It’s a clean story. It’s also mostly wrong.
The Mirror, Not the Crack
Social media is many things addictive, manipulative, occasionally brilliant. But to call it the cause of societal division is to confuse the mirror for the face looking into it. The divisions were always there. The racism, the class resentment, the political tribalism, the deep distrust between communities none of it was invented in Silicon Valley. What Silicon Valley did was hand everyone a megaphone and a stage.
Think about it this way. Before smartphones, a racist uncle at the dinner table was a family problem. After smartphones, he’s a Twitter account with 4,000 followers. The uncle didn’t change. The reach did.
The data tells a different story
If social media truly created polarization, you’d expect the most online people to be the most divided. But the data doesn’t support that.
A widely cited 2017 study by economists Levi Boxell, Matthew Gentzkow, and Jesse Shapiro examined polarization trends across different age groups in the United States. They found that political polarization had increased the most among Americans over the age of 65, the demographic least likely to use social media or spend time online. Meanwhile, younger, more internet-savvy generations showed comparatively smaller increases in partisan division.
This is a remarkable finding. If the algorithm was radicalising people, the heavy users should be showing the most strain. They weren’t.
The Pew Research Center has also tracked political polarization in America going back to the 1990s well before Facebook was founded in 2004 or Twitter launched in 2006. The data shows a long, slow, steady drift apart that predates the social media era entirely. The platforms arrived into a country that was already splitting at the seams.
History didn’t need an algorithm
Here’s another inconvenient fact for the “social media broke everything” crowd: history’s most horrific examples of mass division and violence happened without a single notification or newsfeed.
The 1994 Rwandan genocide, in which an estimated 800,000 people were killed in roughly 100 days, was orchestrated largely through radio. Radio Télévision Libre des Mille Collines (RTLM) broadcast ethnic hatred, named individuals, and directed killers to specific locations all through the oldest of broadcast technologies. No algorithm. No engagement metric. Just a microphone and a willing audience.
Division, when it runs deep enough, will find its medium. Social media is today’s medium. But it did not plant the seed.
So what is social media actually doing?
This is where we have to be careful, because dismissing social media’s role entirely would be its own form of dishonesty.
Platforms do amplify. Outrage travels faster than nuance not because of some conspiracy, but because that’s simply what gets clicks.
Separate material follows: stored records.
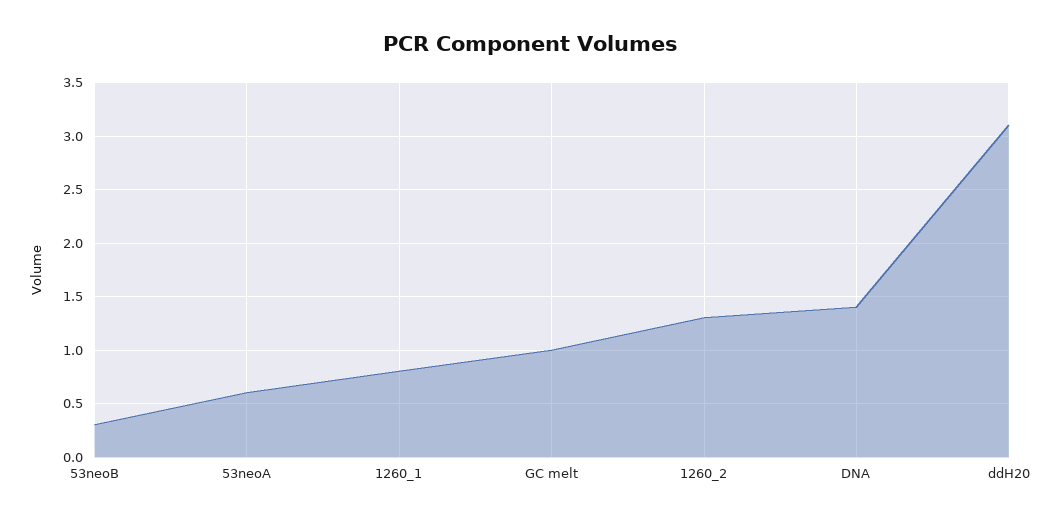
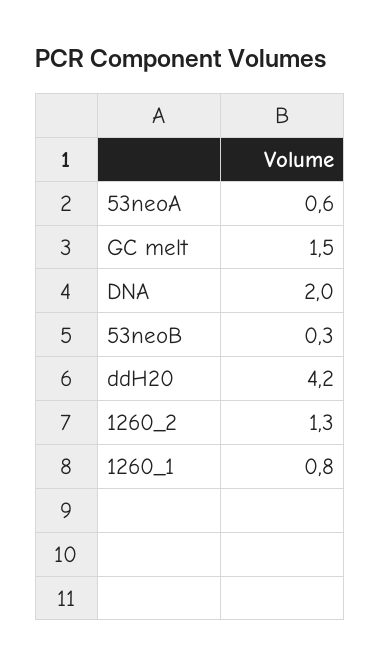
  {
    "53neoB": 0.3,
    "53neoA": 0.6,
    "1260_1": 0.8,
-   "GC melt": 1,
+   "GC melt": 1.5,
    "1260_2": 1.3,
-   "DNA": 1.4,
+   "DNA": 2,
-   "ddH20": 3.1
+   "ddH20": 4.2
  }

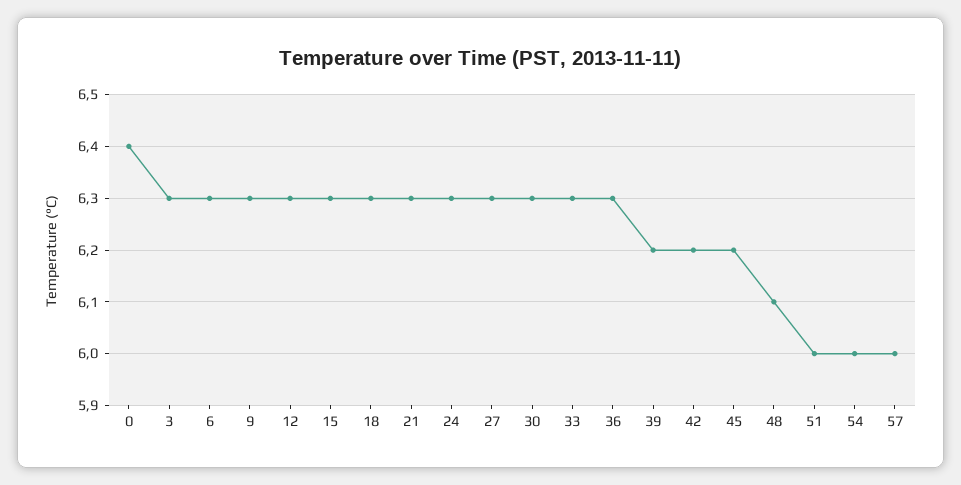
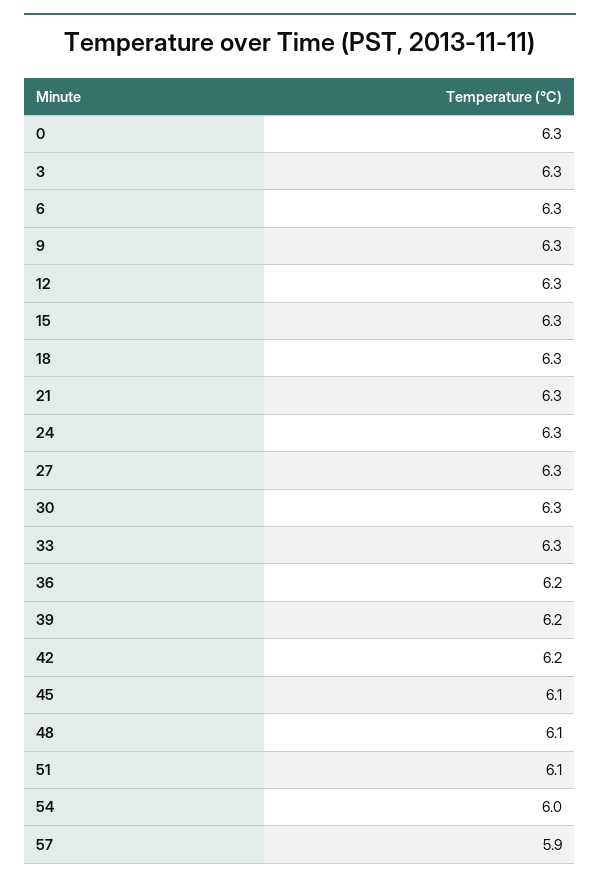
  {
-   "0": 6.4,
+   "0": 6.3,
    "3": 6.3,
    "6": 6.3,
    "9": 6.3,
    "12": 6.3,
    "15": 6.3,
    "18": 6.3,
    "21": 6.3,
    "24": 6.3,
    "27": 6.3,
    "30": 6.3,
    "33": 6.3,
-   "36": 6.3,
+   "36": 6.2,
    "39": 6.2,
    "42": 6.2,
-   "45": 6.2,
+   "45": 6.1,
    "48": 6.1,
-   "51": 6,
+   "51": 6.1,
    "54": 6,
-   "57": 6
+   "57": 5.9
  }

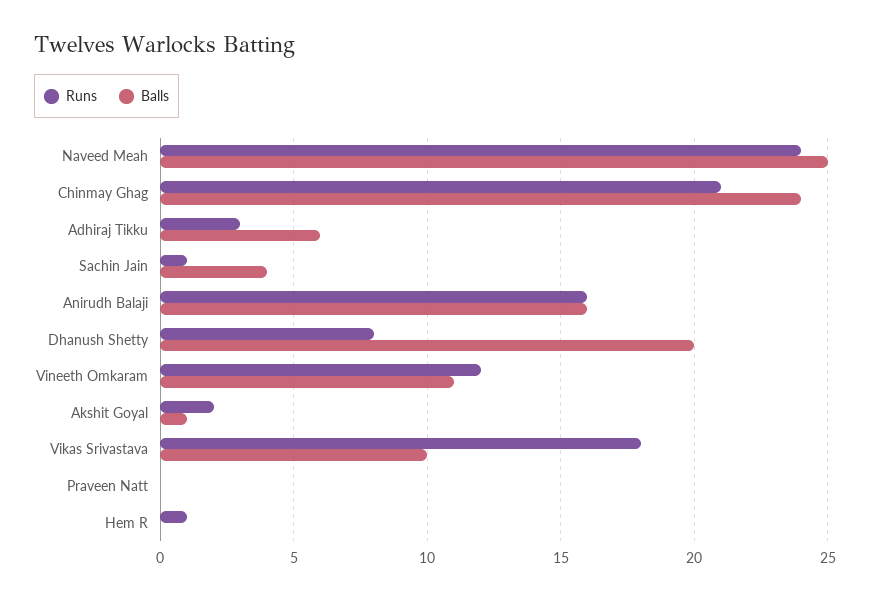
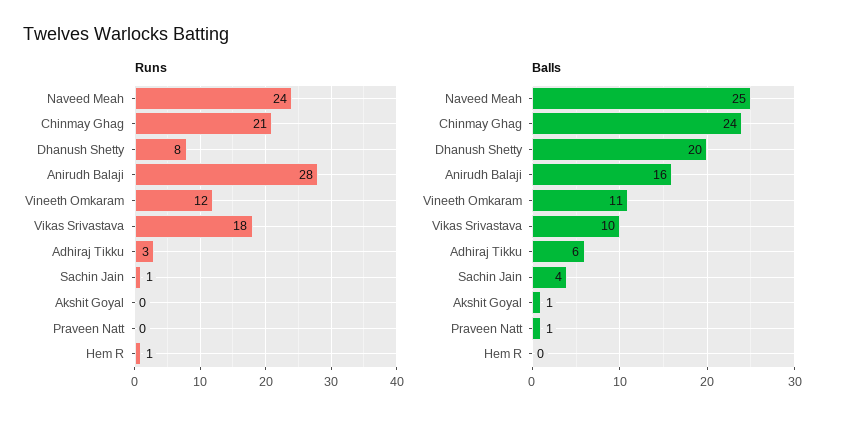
  {
    "Runs": {
      "Naveed Meah": 24,
      "Chinmay Ghag": 21,
      "Adhiraj Tikku": 3,
      "Sachin Jain": 1,
-     "Anirudh Balaji": 16,
+     "Anirudh Balaji": 28,
      "Dhanush Shetty": 8,
      "Vineeth Omkaram": 12,
-     "Akshit Goyal": 2,
+     "Akshit Goyal": 0,
      "Vikas Srivastava": 18,
      "Praveen Natt": 0,
      "Hem R": 1
    },
    "Balls": {
      "Naveed Meah": 25,
      "Chinmay Ghag": 24,
      "Adhiraj Tikku": 6,
      "Sachin Jain": 4,
      "Anirudh Balaji": 16,
      "Dhanush Shetty": 20,
      "Vineeth Omkaram": 11,
      "Akshit Goyal": 1,
      "Vikas Srivastava": 10,
-     "Praveen Natt": 0,
+     "Praveen Natt": 1,
      "Hem R": 0
    }
  }

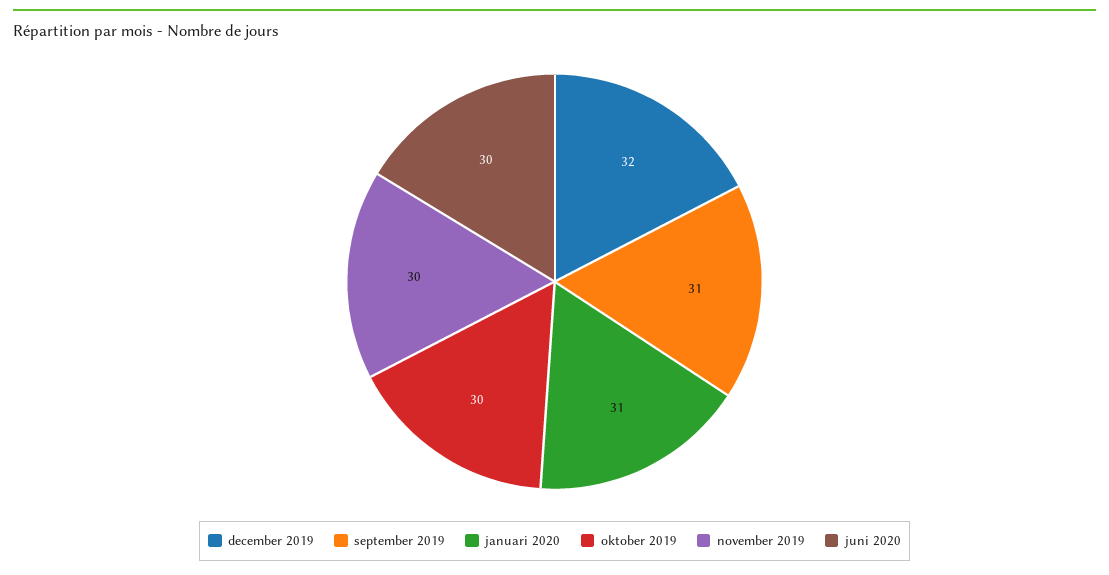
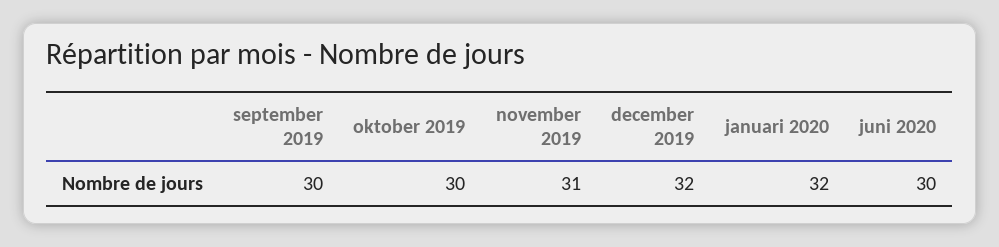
  {
    "december 2019": 32,
-   "september 2019": 31,
+   "september 2019": 30,
-   "januari 2020": 31,
+   "januari 2020": 32,
    "oktober 2019": 30,
-   "november 2019": 30,
+   "november 2019": 31,
    "juni 2020": 30
  }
A 2018 study published in Science by researchers at MIT found that false news spreads significantly faster and more broadly on Twitter than accurate news, largely because it tends to be more novel and emotionally charged. The problem isn’t that the platforms invented this tendency in human nature. It’s that they monetised it.
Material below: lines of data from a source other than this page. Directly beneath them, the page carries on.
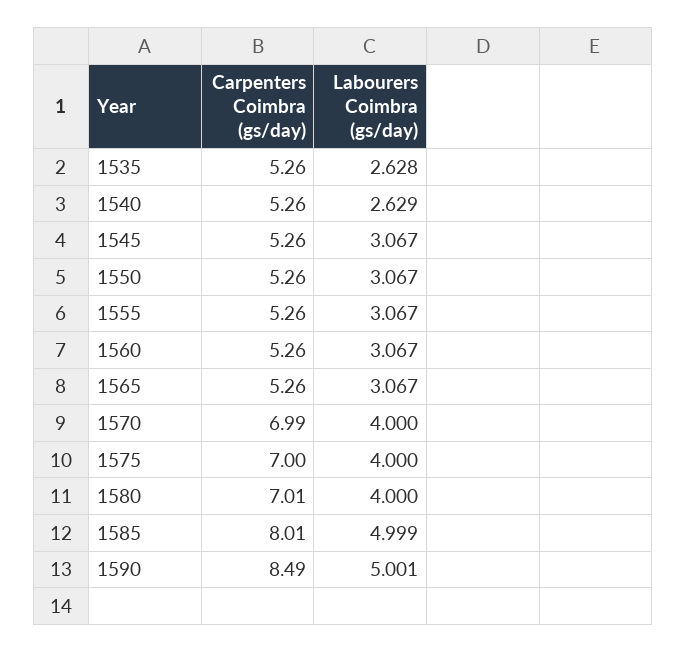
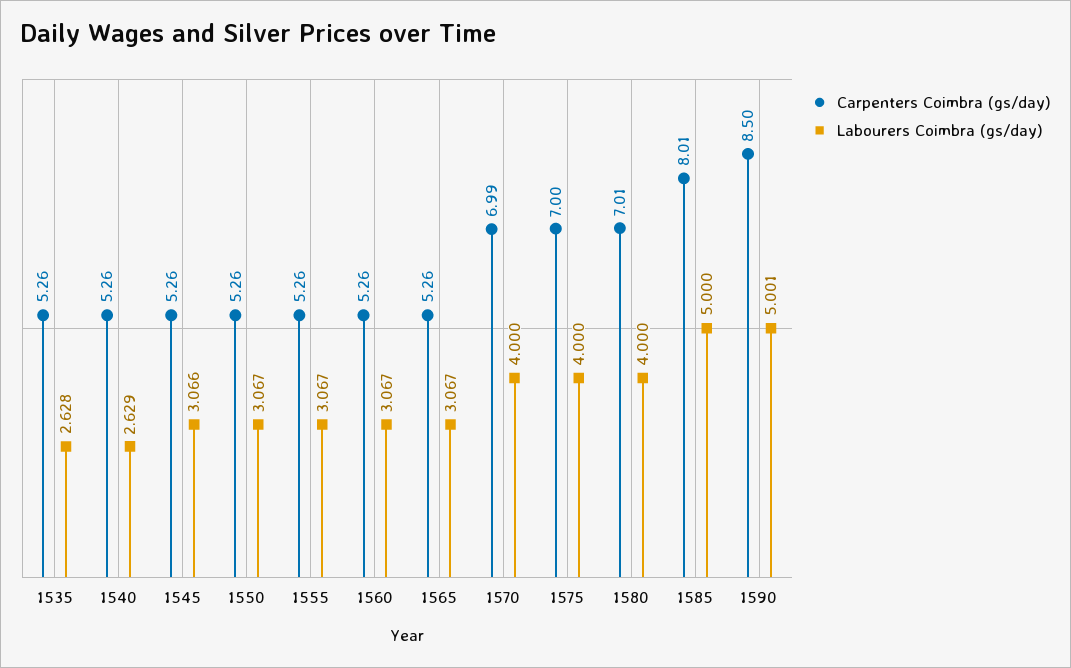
  {
    "Carpenters Coimbra (gs/day)": {
      "1535": 5.26,
      "1540": 5.26,
      "1545": 5.26,
      "1550": 5.26,
      "1555": 5.26,
      "1560": 5.26,
      "1565": 5.26,
      "1570": 6.99,
      "1575": 7,
      "1580": 7.01,
      "1585": 8.01,
-     "1590": 8.49
+     "1590": 8.5
    },
    "Labourers Coimbra (gs/day)": {
      "1535": 2.628,
      "1540": 2.629,
-     "1545": 3.067,
+     "1545": 3.066,
      "1550": 3.067,
      "1555": 3.067,
      "1560": 3.067,
      "1565": 3.067,
      "1570": 4,
      "1575": 4,
      "1580": 4,
-     "1585": 4.999,
+     "1585": 5,
      "1590": 5.001
    }
  }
Eli Pariser, who coined the term “filter bubble” in his 2011 book of the same name, warned that personalisation algorithms create echo chambers where people are only shown information that confirms what they already believe. This is real, and it matters. But a filter bubble is not a cause, it’s an accelerant. You need existing fire before a filter bubble can fan the flames.
Blame the house, not the mirror
The deeper problem is that we find it comforting to blame technology. It lets us off the hook. If Facebook broke democracy, then deleting Facebook fixes democracy. That’s a far more soothing thought than accepting that the fractures in our societies are the result of decades of inequality, institutional failure, eroded trust, and political negligence that can’t be solved by updating an algorithm.
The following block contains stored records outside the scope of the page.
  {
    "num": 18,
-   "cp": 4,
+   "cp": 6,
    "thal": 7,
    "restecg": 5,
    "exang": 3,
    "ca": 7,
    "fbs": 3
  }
Social media handed us a mirror and we’re furious at our own reflection.
Understanding this distinction matters enormously because it changes what we must do next. If the problem is the platform, we regulate the platform and call it a day. But if the problem is the society, its inequality, its grievances, its unheard communities then the work is far harder, far longer, and far more important than anything a content moderation team can handle.
The feed didn’t break us. We were already cracked. Now, at least, we can see exactly where.